Aim of the exercise: Reproduce every one of the following rows word for word, keeping each line as it is.

[[ Data open ]]

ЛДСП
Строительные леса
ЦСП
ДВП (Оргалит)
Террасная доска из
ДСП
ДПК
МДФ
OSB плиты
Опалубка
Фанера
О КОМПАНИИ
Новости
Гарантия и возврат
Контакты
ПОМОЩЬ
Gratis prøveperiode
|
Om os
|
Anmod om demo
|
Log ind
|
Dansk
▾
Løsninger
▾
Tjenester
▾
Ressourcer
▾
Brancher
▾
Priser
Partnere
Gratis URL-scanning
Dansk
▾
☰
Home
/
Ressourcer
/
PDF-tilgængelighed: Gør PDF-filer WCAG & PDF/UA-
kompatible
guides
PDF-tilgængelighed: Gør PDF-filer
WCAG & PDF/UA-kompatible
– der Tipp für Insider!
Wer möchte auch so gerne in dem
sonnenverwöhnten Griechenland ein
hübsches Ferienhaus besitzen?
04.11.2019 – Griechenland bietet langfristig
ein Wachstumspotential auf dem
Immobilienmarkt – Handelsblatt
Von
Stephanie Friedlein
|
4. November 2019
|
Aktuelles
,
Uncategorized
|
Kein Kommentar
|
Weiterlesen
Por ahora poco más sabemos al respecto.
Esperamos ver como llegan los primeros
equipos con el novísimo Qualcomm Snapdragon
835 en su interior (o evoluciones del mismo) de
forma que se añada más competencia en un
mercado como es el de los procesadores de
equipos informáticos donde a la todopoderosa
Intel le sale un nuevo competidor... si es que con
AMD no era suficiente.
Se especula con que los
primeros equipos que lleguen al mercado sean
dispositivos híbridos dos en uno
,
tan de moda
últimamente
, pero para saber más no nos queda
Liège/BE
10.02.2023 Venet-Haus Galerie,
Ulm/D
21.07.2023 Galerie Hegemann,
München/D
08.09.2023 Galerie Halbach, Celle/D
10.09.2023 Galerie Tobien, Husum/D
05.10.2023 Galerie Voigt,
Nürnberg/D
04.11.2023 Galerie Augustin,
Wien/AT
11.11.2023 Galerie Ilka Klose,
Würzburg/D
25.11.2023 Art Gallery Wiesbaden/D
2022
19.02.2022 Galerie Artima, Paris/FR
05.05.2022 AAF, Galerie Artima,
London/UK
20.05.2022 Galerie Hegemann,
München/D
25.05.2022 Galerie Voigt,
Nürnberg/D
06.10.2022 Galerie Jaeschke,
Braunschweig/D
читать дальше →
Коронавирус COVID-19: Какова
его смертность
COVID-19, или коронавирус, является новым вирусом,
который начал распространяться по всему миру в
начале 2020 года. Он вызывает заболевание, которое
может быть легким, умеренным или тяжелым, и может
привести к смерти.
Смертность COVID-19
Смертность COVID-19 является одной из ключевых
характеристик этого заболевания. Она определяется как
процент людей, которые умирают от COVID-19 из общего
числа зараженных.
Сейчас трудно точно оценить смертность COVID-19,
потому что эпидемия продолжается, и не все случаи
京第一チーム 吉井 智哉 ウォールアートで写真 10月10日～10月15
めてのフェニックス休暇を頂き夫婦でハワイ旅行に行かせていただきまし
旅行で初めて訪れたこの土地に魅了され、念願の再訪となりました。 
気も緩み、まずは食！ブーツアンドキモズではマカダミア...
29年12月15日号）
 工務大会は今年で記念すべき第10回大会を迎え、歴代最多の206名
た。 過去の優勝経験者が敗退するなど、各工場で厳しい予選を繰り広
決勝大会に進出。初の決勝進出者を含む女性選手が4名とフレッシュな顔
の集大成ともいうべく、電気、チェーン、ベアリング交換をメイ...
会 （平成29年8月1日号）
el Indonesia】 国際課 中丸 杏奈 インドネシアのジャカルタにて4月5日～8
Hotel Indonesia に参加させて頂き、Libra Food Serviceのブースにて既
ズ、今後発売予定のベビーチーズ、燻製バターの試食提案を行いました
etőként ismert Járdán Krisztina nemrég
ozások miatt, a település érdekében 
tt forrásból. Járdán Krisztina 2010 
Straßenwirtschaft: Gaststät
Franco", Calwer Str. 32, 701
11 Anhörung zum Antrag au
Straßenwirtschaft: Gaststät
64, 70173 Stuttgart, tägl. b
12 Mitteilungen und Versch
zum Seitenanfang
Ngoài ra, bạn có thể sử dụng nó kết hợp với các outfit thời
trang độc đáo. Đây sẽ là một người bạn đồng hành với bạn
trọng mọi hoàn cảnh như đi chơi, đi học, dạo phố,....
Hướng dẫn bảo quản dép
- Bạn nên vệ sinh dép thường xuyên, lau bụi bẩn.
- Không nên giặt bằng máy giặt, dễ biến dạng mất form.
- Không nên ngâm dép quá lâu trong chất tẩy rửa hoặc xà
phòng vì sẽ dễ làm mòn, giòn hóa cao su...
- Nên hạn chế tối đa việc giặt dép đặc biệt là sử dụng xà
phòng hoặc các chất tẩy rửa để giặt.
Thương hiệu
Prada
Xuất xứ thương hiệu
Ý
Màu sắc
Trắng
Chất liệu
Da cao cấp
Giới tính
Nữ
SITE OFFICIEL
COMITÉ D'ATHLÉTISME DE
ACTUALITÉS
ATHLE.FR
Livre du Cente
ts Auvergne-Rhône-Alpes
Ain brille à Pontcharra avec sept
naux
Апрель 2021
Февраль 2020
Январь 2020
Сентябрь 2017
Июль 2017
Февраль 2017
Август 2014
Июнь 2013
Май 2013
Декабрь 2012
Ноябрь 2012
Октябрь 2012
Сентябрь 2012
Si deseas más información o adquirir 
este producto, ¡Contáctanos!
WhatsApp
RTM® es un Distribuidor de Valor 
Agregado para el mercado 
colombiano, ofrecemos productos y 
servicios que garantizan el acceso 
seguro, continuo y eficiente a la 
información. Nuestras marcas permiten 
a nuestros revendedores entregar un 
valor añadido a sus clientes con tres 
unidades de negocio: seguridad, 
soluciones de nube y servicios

[[ Data closed ]]

Solution to the problem:
ЛДСП
Строительные леса
ЦСП
ДВП (Оргалит)
Террасная доска из
ДСП
ДПК
МДФ
OSB плиты
Опалубка
Фанера
О КОМПАНИИ
Новости
Гарантия и возврат
Контакты
ПОМОЩЬ
Gratis prøveperiode
|
Om os
|
Anmod om demo
|
Log ind
|
Dansk
▾
Løsninger
▾
Tjenester
▾
Ressourcer
▾
Brancher
▾
Priser
Partnere
Gratis URL-scanning
Dansk
▾
☰
Home
/
Ressourcer
/
PDF-tilgængelighed: Gør PDF-filer WCAG & PDF/UA-
kompatible
guides
PDF-tilgængelighed: Gør PDF-filer
WCAG & PDF/UA-kompatible
– der Tipp für Insider!
Wer möchte auch so gerne in dem
sonnenverwöhnten Griechenland ein
hübsches Ferienhaus besitzen?
04.11.2019 – Griechenland bietet langfristig
ein Wachstumspotential auf dem
Immobilienmarkt – Handelsblatt
Von
Stephanie Friedlein
|
4. November 2019
|
Aktuelles
,
Uncategorized
|
Kein Kommentar
|
Weiterlesen
Por ahora poco más sabemos al respecto.
Esperamos ver como llegan los primeros
equipos con el novísimo Qualcomm Snapdragon
835 en su interior (o evoluciones del mismo) de
forma que se añada más competencia en un
mercado como es el de los procesadores de
equipos informáticos donde a la todopoderosa
Intel le sale un nuevo competidor... si es que con
AMD no era suficiente.
Se especula con que los
primeros equipos que lleguen al mercado sean
dispositivos híbridos dos en uno
,
tan de moda
últimamente
, pero para saber más no nos queda
Liège/BE
10.02.2023 Venet-Haus Galerie,
Ulm/D
21.07.2023 Galerie Hegemann,
München/D
08.09.2023 Galerie Halbach, Celle/D
10.09.2023 Galerie Tobien, Husum/D
05.10.2023 Galerie Voigt,
Nürnberg/D
04.11.2023 Galerie Augustin,
Wien/AT
11.11.2023 Galerie Ilka Klose,
Würzburg/D
25.11.2023 Art Gallery Wiesbaden/D
2022
19.02.2022 Galerie Artima, Paris/FR
05.05.2022 AAF, Galerie Artima,
London/UK
20.05.2022 Galerie Hegemann,
München/D
25.05.2022 Galerie Voigt,
Nürnberg/D
06.10.2022 Galerie Jaeschke,
Braunschweig/D
читать дальше →
Коронавирус COVID-19: Какова
его смертность
COVID-19, или коронавирус, является новым вирусом,
который начал распространяться по всему миру в
начале 2020 года. Он вызывает заболевание, которое
может быть легким, умеренным или тяжелым, и может
привести к смерти.
Смертность COVID-19
Смертность COVID-19 является одной из ключевых
характеристик этого заболевания. Она определяется как
процент людей, которые умирают от COVID-19 из общего
числа зараженных.
Сейчас трудно точно оценить смертность COVID-19,
потому что эпидемия продолжается, и не все случаи
京第一チーム 吉井 智哉 ウォールアートで写真 10月10日～10月15
めてのフェニックス休暇を頂き夫婦でハワイ旅行に行かせていただきまし
旅行で初めて訪れたこの土地に魅了され、念願の再訪となりました。 
気も緩み、まずは食！ブーツアンドキモズではマカダミア...
29年12月15日号）
 工務大会は今年で記念すべき第10回大会を迎え、歴代最多の206名
た。 過去の優勝経験者が敗退するなど、各工場で厳しい予選を繰り広
決勝大会に進出。初の決勝進出者を含む女性選手が4名とフレッシュな顔
の集大成ともいうべく、電気、チェーン、ベアリング交換をメイ...
会 （平成29年8月1日号）
el Indonesia】 国際課 中丸 杏奈 インドネシアのジャカルタにて4月5日～8
Hotel Indonesia に参加させて頂き、Libra Food Serviceのブースにて既
ズ、今後発売予定のベビーチーズ、燻製バターの試食提案を行いました
etőként ismert Járdán Krisztina nemrég
ozások miatt, a település érdekében 
tt forrásból. Járdán Krisztina 2010 
Straßenwirtschaft: Gaststät
Franco", Calwer Str. 32, 701
11 Anhörung zum Antrag au
Straßenwirtschaft: Gaststät
64, 70173 Stuttgart, tägl. b
12 Mitteilungen und Versch
zum Seitenanfang
Ngoài ra, bạn có thể sử dụng nó kết hợp với các outfit thời
trang độc đáo. Đây sẽ là một người bạn đồng hành với bạn
trọng mọi hoàn cảnh như đi chơi, đi học, dạo phố,....
Hướng dẫn bảo quản dép
- Bạn nên vệ sinh dép thường xuyên, lau bụi bẩn.
- Không nên giặt bằng máy giặt, dễ biến dạng mất form.
- Không nên ngâm dép quá lâu trong chất tẩy rửa hoặc xà
phòng vì sẽ dễ làm mòn, giòn hóa cao su...
- Nên hạn chế tối đa việc giặt dép đặc biệt là sử dụng xà
phòng hoặc các chất tẩy rửa để giặt.
Thương hiệu
Prada
Xuất xứ thương hiệu
Ý
Màu sắc
Trắng
Chất liệu
Da cao cấp
Giới tính
Nữ
SITE OFFICIEL
COMITÉ D'ATHLÉTISME DE
ACTUALITÉS
ATHLE.FR
Livre du Cente
ts Auvergne-Rhône-Alpes
Ain brille à Pontcharra avec sept
naux
Апрель 2021
Февраль 2020
Январь 2020
Сентябрь 2017
Июль 2017
Февраль 2017
Август 2014
Июнь 2013
Май 2013
Декабрь 2012
Ноябрь 2012
Октябрь 2012
Сентябрь 2012
Si deseas más información o adquirir 
este producto, ¡Contáctanos!
WhatsApp
RTM® es un Distribuidor de Valor 
Agregado para el mercado 
colombiano, ofrecemos productos y 
servicios que garantizan el acceso 
seguro, continuo y eficiente a la 
información. Nuestras marcas permiten 
a nuestros revendedores entregar un 
valor añadido a sus clientes con tres 
unidades de negocio: seguridad, 
soluciones de nube y servicios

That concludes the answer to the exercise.